Information provided —
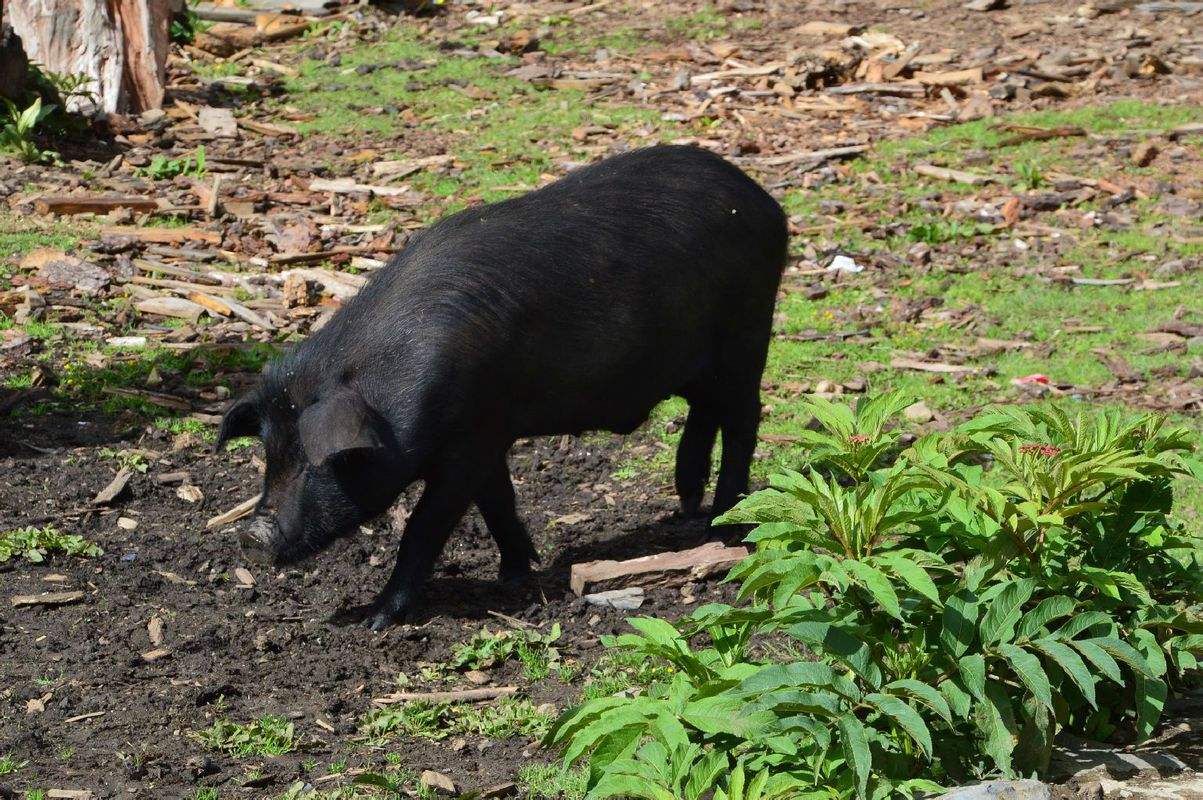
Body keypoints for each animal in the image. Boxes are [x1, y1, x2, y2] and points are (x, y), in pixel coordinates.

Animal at [218, 144, 789, 630]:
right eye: (272, 452)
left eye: (320, 461)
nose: (251, 535)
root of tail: (766, 203)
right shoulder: (488, 433)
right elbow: (498, 501)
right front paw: (515, 572)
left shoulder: (469, 441)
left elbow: (425, 524)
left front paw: (376, 621)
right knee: (706, 411)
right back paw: (687, 506)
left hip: (747, 332)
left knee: (745, 418)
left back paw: (722, 527)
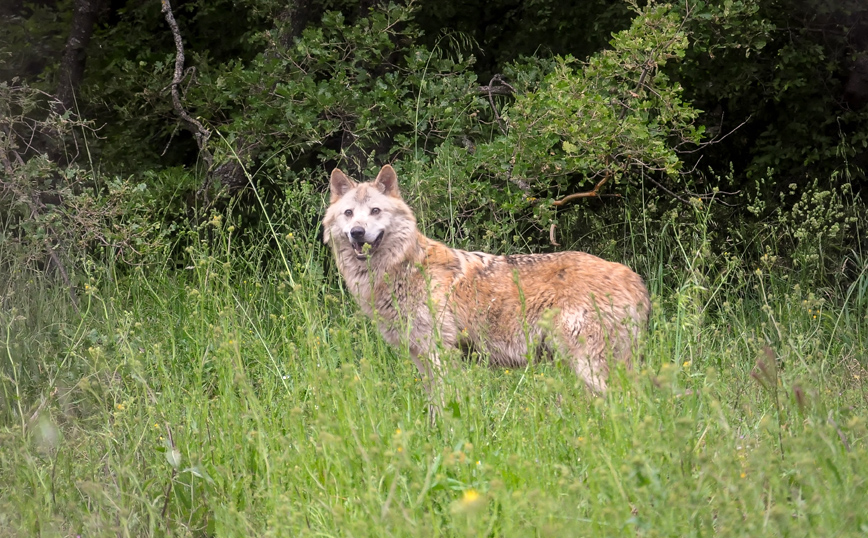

Exercise requirements — Every line of the material that holds the word "left" must be found and copied.

Answer to this task —
left eye: (320, 461)
left shoulder: (469, 441)
left elbow: (425, 524)
left front paw: (376, 621)
left hip: (747, 332)
left knee: (745, 418)
left back paw: (722, 527)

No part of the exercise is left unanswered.